Cerca de 50 mil imigrantes entram em Ceuta e governo da Espanha relata descaso nas ruas
Militares patrulham ruas de Ceuta após entrada de imigrantes deixar rastro de lixo e pessoas dormindo em locais públicos.
Por Redação Diário Local
O governo da Espanha informou que 48 mil das cerca de 50 mil pessoas que entraram em Ceuta — em sua maioria imigrantes marroquinos — já deixaram o local. O fluxo migratório massivo causou impactos na infraestrutura urbana e mobilizou as forças de segurança do país.
Registros de vídeo realizados na região mostram imagens de lixo espalhado pelas vias públicas e pessoas dormindo no chão. A movimentação de pessoas também resultou no aumento da presença de militares patrulhando as ruas da cidade.

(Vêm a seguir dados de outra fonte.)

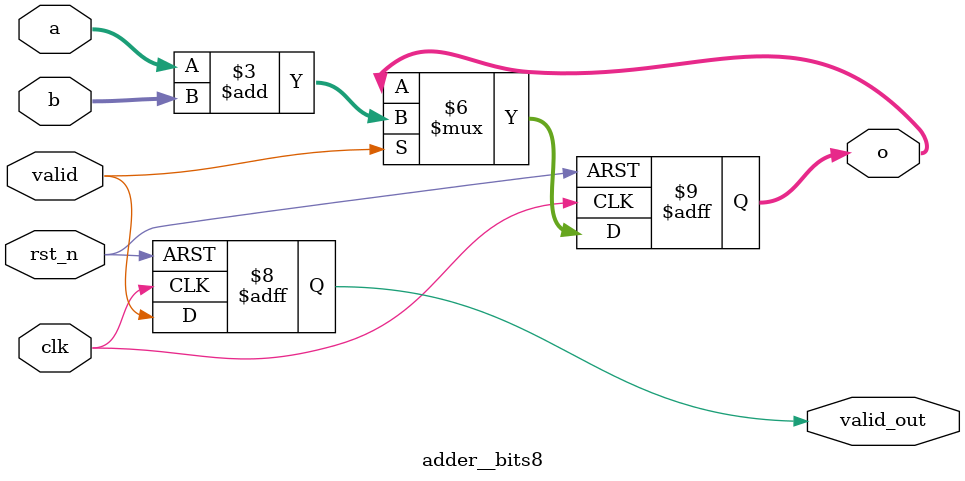
<source format=sv>
module adder__bits8 (
    input logic clk,
    input logic rst_n,
    input logic valid,
    input logic [7:0] a,
    input logic [7:0] b,
    output logic [7:0] o,
    output logic valid_out
);

    // adder module parameters:
    //  * clk = clk_arst() (p2v_clock) # None
    //  * bits = 8 (int) #  data width

    always_ff @(posedge clk or negedge rst_n)
        if (!rst_n) o <= 8'd0;
        else if (valid) o <= a + b;

    always_ff @(posedge clk or negedge rst_n)
        if (!rst_n) valid_out <= 1'd0;
        else valid_out <= valid;


endmodule

</source>
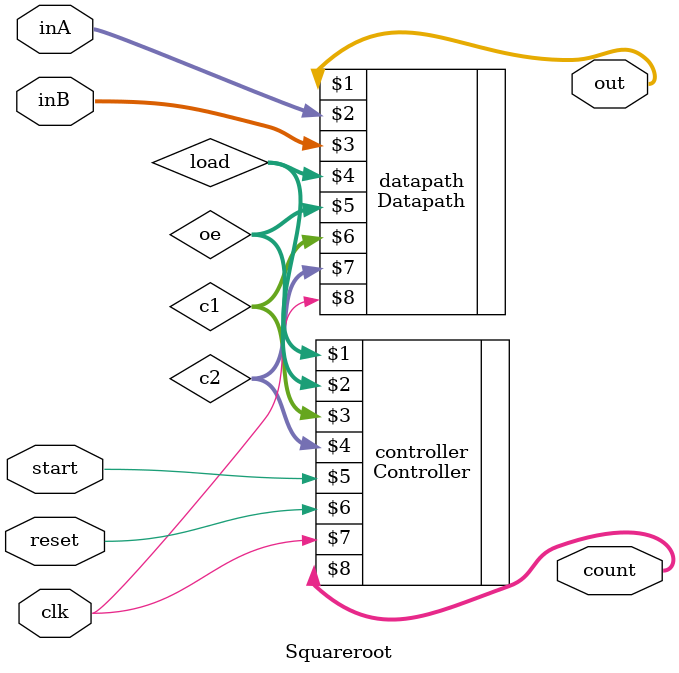
<source format=v>
module Squareroot (out,count,start,reset,clk,inA,inB);
	output [15:0]out;
	output [3:0]count;
	input	start;
	input reset;
	input clk;
	input [15:0]inA;
	input [15:0]inB;
	 
	wire [4:0]load;
	wire [11:0]oe;
	wire [1:0]c1;
	wire [1:0]c2;
	
	Controller controller (load,oe,c1,c2,start,reset,clk,count);
	Datapath datapath (out,inA,inB,load,oe,c1,c2,clk);
endmodule

	
	
</source>
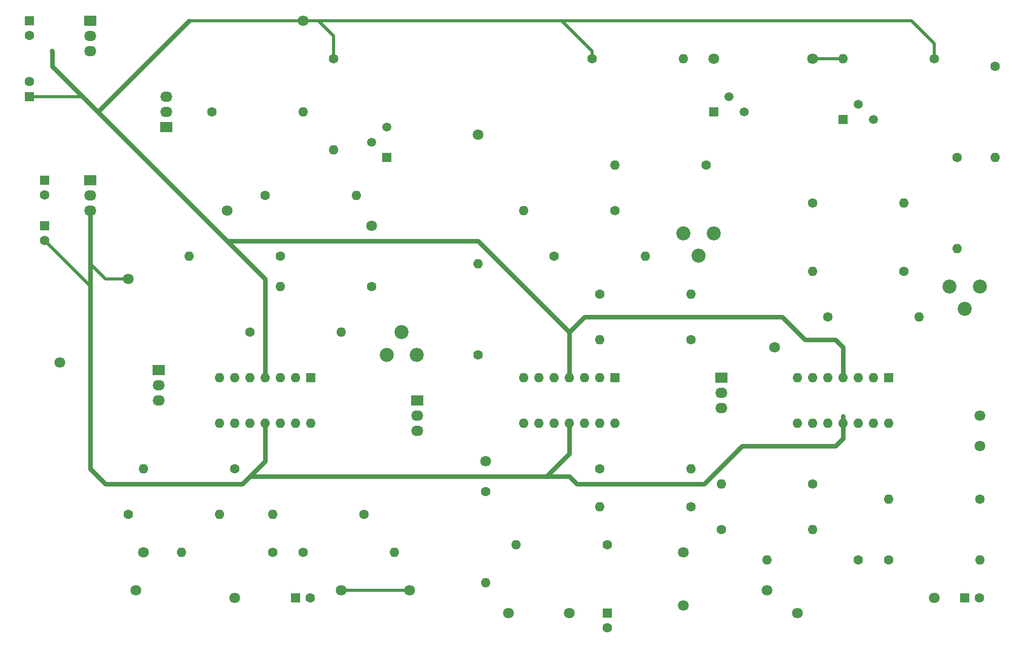
<source format=gbr>
G04 #@! TF.GenerationSoftware,KiCad,Pcbnew,(5.1.2)-2*
G04 #@! TF.CreationDate,2020-08-13T15:56:15+03:00*
G04 #@! TF.ProjectId,tempature_citcuit,74656d70-6174-4757-9265-5f6369746375,rev?*
G04 #@! TF.SameCoordinates,Original*
G04 #@! TF.FileFunction,Copper,L2,Bot*
G04 #@! TF.FilePolarity,Positive*
%FSLAX46Y46*%
G04 Gerber Fmt 4.6, Leading zero omitted, Abs format (unit mm)*
G04 Created by KiCad (PCBNEW (5.1.2)-2) date 2020-08-13 15:56:15*
%MOMM*%
%LPD*%
G04 APERTURE LIST*
%ADD10C,1.800000*%
%ADD11O,2.030000X1.730000*%
%ADD12R,2.030000X1.730000*%
%ADD13O,1.600000X1.600000*%
%ADD14R,1.600000X1.600000*%
%ADD15C,1.600000*%
%ADD16C,2.340000*%
%ADD17C,1.500000*%
%ADD18R,1.500000X1.500000*%
%ADD19C,0.800000*%
%ADD20C,0.750000*%
%ADD21C,0.500000*%
G04 APERTURE END LIST*
D10*
X127000000Y-114300000D03*
X176530000Y-82550000D03*
D11*
X27940000Y-21590000D03*
X27940000Y-19050000D03*
D12*
X27940000Y-16510000D03*
D11*
X27940000Y-48260000D03*
X27940000Y-45720000D03*
D12*
X27940000Y-43180000D03*
D13*
X161290000Y-83820000D03*
X146050000Y-76200000D03*
X158750000Y-83820000D03*
X148590000Y-76200000D03*
X156210000Y-83820000D03*
X151130000Y-76200000D03*
X153670000Y-83820000D03*
X153670000Y-76200000D03*
X151130000Y-83820000D03*
X156210000Y-76200000D03*
X148590000Y-83820000D03*
X158750000Y-76200000D03*
X146050000Y-83820000D03*
D14*
X161290000Y-76200000D03*
D13*
X64770000Y-83820000D03*
X49530000Y-76200000D03*
X62230000Y-83820000D03*
X52070000Y-76200000D03*
X59690000Y-83820000D03*
X54610000Y-76200000D03*
X57150000Y-83820000D03*
X57150000Y-76200000D03*
X54610000Y-83820000D03*
X59690000Y-76200000D03*
X52070000Y-83820000D03*
X62230000Y-76200000D03*
X49530000Y-83820000D03*
D14*
X64770000Y-76200000D03*
D13*
X115570000Y-83820000D03*
X100330000Y-76200000D03*
X113030000Y-83820000D03*
X102870000Y-76200000D03*
X110490000Y-83820000D03*
X105410000Y-76200000D03*
X107950000Y-83820000D03*
X107950000Y-76200000D03*
X105410000Y-83820000D03*
X110490000Y-76200000D03*
X102870000Y-83820000D03*
X113030000Y-76200000D03*
X100330000Y-83820000D03*
D14*
X115570000Y-76200000D03*
D11*
X39370000Y-80010000D03*
X39370000Y-77470000D03*
D12*
X39370000Y-74930000D03*
D11*
X82550000Y-85090000D03*
X82550000Y-82550000D03*
D12*
X82550000Y-80010000D03*
D11*
X133350000Y-81280000D03*
X133350000Y-78740000D03*
D12*
X133350000Y-76200000D03*
D10*
X69850000Y-111760000D03*
X127000000Y-105410000D03*
D13*
X58420000Y-99060000D03*
D15*
X73660000Y-99060000D03*
D13*
X113030000Y-97790000D03*
D15*
X128270000Y-97790000D03*
D13*
X161290000Y-96520000D03*
D15*
X176530000Y-96520000D03*
D13*
X78740000Y-105410000D03*
D15*
X63500000Y-105410000D03*
D13*
X128270000Y-91440000D03*
D15*
X113030000Y-91440000D03*
D13*
X43180000Y-105410000D03*
D15*
X58420000Y-105410000D03*
D13*
X99060000Y-104140000D03*
D15*
X114300000Y-104140000D03*
D13*
X49530000Y-99060000D03*
D15*
X34290000Y-99060000D03*
D13*
X93980000Y-110490000D03*
D15*
X93980000Y-95250000D03*
D13*
X36830000Y-91440000D03*
D15*
X52070000Y-91440000D03*
D13*
X92710000Y-57150000D03*
D15*
X92710000Y-72390000D03*
D13*
X69850000Y-68580000D03*
D15*
X54610000Y-68580000D03*
D16*
X77470000Y-72390000D03*
X79970000Y-68590000D03*
X82470000Y-72390000D03*
D13*
X120650000Y-55880000D03*
D15*
X105410000Y-55880000D03*
D16*
X132080000Y-52070000D03*
X129580000Y-55870000D03*
X127080000Y-52070000D03*
D13*
X72390000Y-45720000D03*
D15*
X57150000Y-45720000D03*
D13*
X128270000Y-62230000D03*
D15*
X113030000Y-62230000D03*
D13*
X63500000Y-31750000D03*
D15*
X48260000Y-31750000D03*
D13*
X44450000Y-55880000D03*
D15*
X59690000Y-55880000D03*
D13*
X113030000Y-69850000D03*
D15*
X128270000Y-69850000D03*
D13*
X100330000Y-48260000D03*
D15*
X115570000Y-48260000D03*
D13*
X59690000Y-60960000D03*
D15*
X74930000Y-60960000D03*
D13*
X115570000Y-40640000D03*
D15*
X130810000Y-40640000D03*
D13*
X68580000Y-38100000D03*
D15*
X68580000Y-22860000D03*
D13*
X176530000Y-106680000D03*
D15*
X161290000Y-106680000D03*
D13*
X127000000Y-22860000D03*
D15*
X111760000Y-22860000D03*
D13*
X140970000Y-106680000D03*
D15*
X156210000Y-106680000D03*
D13*
X148590000Y-101600000D03*
D15*
X133350000Y-101600000D03*
D13*
X133350000Y-93980000D03*
D15*
X148590000Y-93980000D03*
D13*
X163830000Y-46990000D03*
D15*
X148590000Y-46990000D03*
D13*
X148590000Y-58420000D03*
D15*
X163830000Y-58420000D03*
D13*
X166370000Y-66040000D03*
D15*
X151130000Y-66040000D03*
D16*
X176530000Y-60960000D03*
X174030000Y-64760000D03*
X171530000Y-60960000D03*
D13*
X172720000Y-54610000D03*
D15*
X172720000Y-39370000D03*
D13*
X179070000Y-39370000D03*
D15*
X179070000Y-24130000D03*
D13*
X153670000Y-22860000D03*
D15*
X168910000Y-22860000D03*
D11*
X40640000Y-29210000D03*
X40640000Y-31750000D03*
D12*
X40640000Y-34290000D03*
D10*
X63500000Y-16510000D03*
X34290000Y-59690000D03*
X140970000Y-111760000D03*
X93980000Y-90170000D03*
X36830000Y-105410000D03*
X142240000Y-71120000D03*
X92710000Y-35560000D03*
X50800000Y-48260000D03*
X22860000Y-73660000D03*
X168910000Y-113030000D03*
X107950000Y-115570000D03*
X52070000Y-113030000D03*
X176530000Y-87630000D03*
X81280000Y-111760000D03*
X146050000Y-115570000D03*
X97790000Y-115570000D03*
X35560000Y-111760000D03*
X148590000Y-22860000D03*
X132080000Y-22860000D03*
X74930000Y-50800000D03*
D15*
X176490000Y-113030000D03*
D14*
X173990000Y-113030000D03*
X20320000Y-50800000D03*
D15*
X20320000Y-53300000D03*
D14*
X114300000Y-115570000D03*
D15*
X114300000Y-118070000D03*
D14*
X62230000Y-113030000D03*
D15*
X64730000Y-113030000D03*
D14*
X17780000Y-16510000D03*
D15*
X17780000Y-19010000D03*
X17780000Y-26710000D03*
D14*
X17780000Y-29210000D03*
D15*
X20320000Y-45680000D03*
D14*
X20320000Y-43180000D03*
D17*
X156210000Y-30480000D03*
X158750000Y-33020000D03*
D18*
X153670000Y-33020000D03*
X132080000Y-31750000D03*
D17*
X137160000Y-31750000D03*
X134620000Y-29210000D03*
X74930000Y-36830000D03*
X77470000Y-34290000D03*
D18*
X77470000Y-39370000D03*
D19*
X21590000Y-21590000D03*
D20*
X153670000Y-82688630D02*
X153670000Y-83820000D01*
X107950000Y-88900000D02*
X107950000Y-83820000D01*
X101600000Y-92710000D02*
X104140000Y-92710000D01*
X104140000Y-92710000D02*
X107950000Y-88900000D01*
X57150000Y-84951370D02*
X57150000Y-83820000D01*
X101600000Y-92710000D02*
X64908630Y-92710000D01*
X30480000Y-93980000D02*
X27940000Y-91440000D01*
X57150000Y-83820000D02*
X57150000Y-90170000D01*
X57150000Y-90170000D02*
X54610000Y-92710000D01*
X54610000Y-92710000D02*
X53340000Y-93980000D01*
X53340000Y-93980000D02*
X30480000Y-93980000D01*
X58420000Y-92710000D02*
X54610000Y-92710000D01*
X58420000Y-92710000D02*
X57150000Y-92710000D01*
X64908630Y-92710000D02*
X58420000Y-92710000D01*
X107950000Y-92710000D02*
X104140000Y-92710000D01*
X109220000Y-93980000D02*
X107950000Y-92710000D01*
X130500998Y-93980000D02*
X109220000Y-93980000D01*
X136850998Y-87630000D02*
X135735499Y-88745499D01*
X152400000Y-87630000D02*
X136850998Y-87630000D01*
X153670000Y-86360000D02*
X152400000Y-87630000D01*
X153670000Y-83820000D02*
X153670000Y-86360000D01*
X136370499Y-88110499D02*
X135735499Y-88745499D01*
X135735499Y-88745499D02*
X130500998Y-93980000D01*
X27940000Y-59690000D02*
X27940000Y-48260000D01*
D21*
X34290000Y-59690000D02*
X30480000Y-59690000D01*
X30480000Y-59690000D02*
X27940000Y-57150000D01*
X27940000Y-60920000D02*
X20320000Y-53300000D01*
X27940000Y-62230000D02*
X27940000Y-60920000D01*
D20*
X27940000Y-62230000D02*
X27940000Y-59690000D01*
X27940000Y-91440000D02*
X27940000Y-62230000D01*
X57150000Y-76200000D02*
X57150000Y-59690000D01*
X107950000Y-69850000D02*
X107950000Y-68580000D01*
X107950000Y-76200000D02*
X107950000Y-69850000D01*
X107950000Y-68580000D02*
X110490000Y-66040000D01*
X110490000Y-66040000D02*
X143510000Y-66040000D01*
X143510000Y-66040000D02*
X147320000Y-69850000D01*
X147320000Y-69850000D02*
X152400000Y-69850000D01*
X152400000Y-69850000D02*
X153670000Y-71120000D01*
X153670000Y-76200000D02*
X153670000Y-71120000D01*
X106680000Y-67310000D02*
X92710000Y-53340000D01*
X92710000Y-53340000D02*
X50800000Y-53340000D01*
X57150000Y-59690000D02*
X50800000Y-53340000D01*
X106680000Y-67310000D02*
X107950000Y-68580000D01*
X21590000Y-22860000D02*
X21590000Y-21590000D01*
X21590000Y-24130000D02*
X21590000Y-22860000D01*
X50800000Y-53340000D02*
X29210000Y-31750000D01*
D21*
X66040000Y-16510000D02*
X44450000Y-16510000D01*
X68580000Y-19050000D02*
X66040000Y-16510000D01*
X68580000Y-22860000D02*
X68580000Y-19050000D01*
D20*
X29210000Y-31750000D02*
X44450000Y-16510000D01*
D21*
X111760000Y-21590000D02*
X111760000Y-22860000D01*
X106680000Y-16510000D02*
X111760000Y-21590000D01*
X105410000Y-16510000D02*
X165100000Y-16510000D01*
X105410000Y-16510000D02*
X106680000Y-16510000D01*
X63500000Y-16510000D02*
X105410000Y-16510000D01*
X165100000Y-16510000D02*
X168910000Y-20320000D01*
X168910000Y-20320000D02*
X168910000Y-22860000D01*
X17780000Y-29210000D02*
X25400000Y-29210000D01*
D20*
X26035000Y-28575000D02*
X21590000Y-24130000D01*
D21*
X25400000Y-29210000D02*
X26670000Y-29210000D01*
D20*
X29210000Y-31750000D02*
X26670000Y-29210000D01*
X26670000Y-29210000D02*
X26035000Y-28575000D01*
D21*
X81280000Y-111760000D02*
X69850000Y-111760000D01*
X148590000Y-22860000D02*
X153670000Y-22860000D01*
M02*

</source>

O primeiro-ministro da Espanha, Pedro Sánchez, classificou a situação migratória em Ceuta como uma "violação da integridade territorial" do país. A declaração foi feita na sexta-feira (31).
A entrada do grupo de imigrantes provocou o reforço no patrulhamento das fronteiras e a instalação de barreiras para o controle da região. Segundo as autoridades, a escala da chegada exigiu uma resposta imediata de segurança e logística.
A crise também registrou um balanço de perdas humanas. De acordo com informações apuradas, o número de mortos em Ceuta após a invasão marroquina chegou a 67 pessoas.
O governo espanhol tem implementado medidas para conter o fluxo de novos imigrantes e organizar o retorno daqueles que já passaram pelo território. A situação de Ceuta reflete o desafio de gestão de fronteiras enfrentado pelo governo de Pedro Sánchez.
O cenário de crise em Ceuta envolve questões de segurança pública e controle de fronteiras marítimas e terrestres. O país busca reforçar a vigilância para evitar novos episódios de entrada massiva sem controle.
As autoridades espanholas seguem monitorando a estabilidade na região de Ceuta para mitigar os efeitos da crise humanitária e de infraestrutura. O controle migratório permanece como uma prioridade para a integridade do território nacional.